- Color of berry skin: Black
- Species: Vitis vinifera
- Origin: Albania
- Notable regions: Përmet
- Notable wines: Kosinjot wine
- Breeding institute: IKPFV
- Formation of seeds: Seeded
- VIVC number: 23803

= Kosinjot =

Albanian grape variety

Kosinjot (also spelled Kosinjat), is a black-berried grape variety indigenous to Albania. It is an extremely rare cultivar included in the Albanian Genebank catalog and in several European germplasm collections, under different synonyms.

==Parentage==
Kosinjot is believed to have taken its name from the village of Kosinë, in southern Albania, where it has been cultivated for generations.

DNA profiling has shown that the grape variety is genetically similar to several grapevine accessions preserved under different names in European germplasm collections.

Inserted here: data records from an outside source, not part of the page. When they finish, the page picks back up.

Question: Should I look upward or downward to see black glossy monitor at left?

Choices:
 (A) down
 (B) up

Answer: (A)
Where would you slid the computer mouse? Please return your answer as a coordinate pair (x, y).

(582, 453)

These include "Servin Chernyi" in Germany and Slovakia, "Rosso di Lecce" in Italy and an accession labelled Vitis sylvestris "Pioppeto" at the Istituto Agrario di San Michele all’Adige, indicating that they are the same cultivar.

Subsequent genetic analyses have identified the Apulian variety "Zagarese Nero" as a direct offspring of Kosinjot. Further genetic studies have also revealed a first-degree relationship between Kosinjot and the historic white grape "Weißer Heunisch" (Gouais blanc), one of the most important ancestral varieties in European viticulture.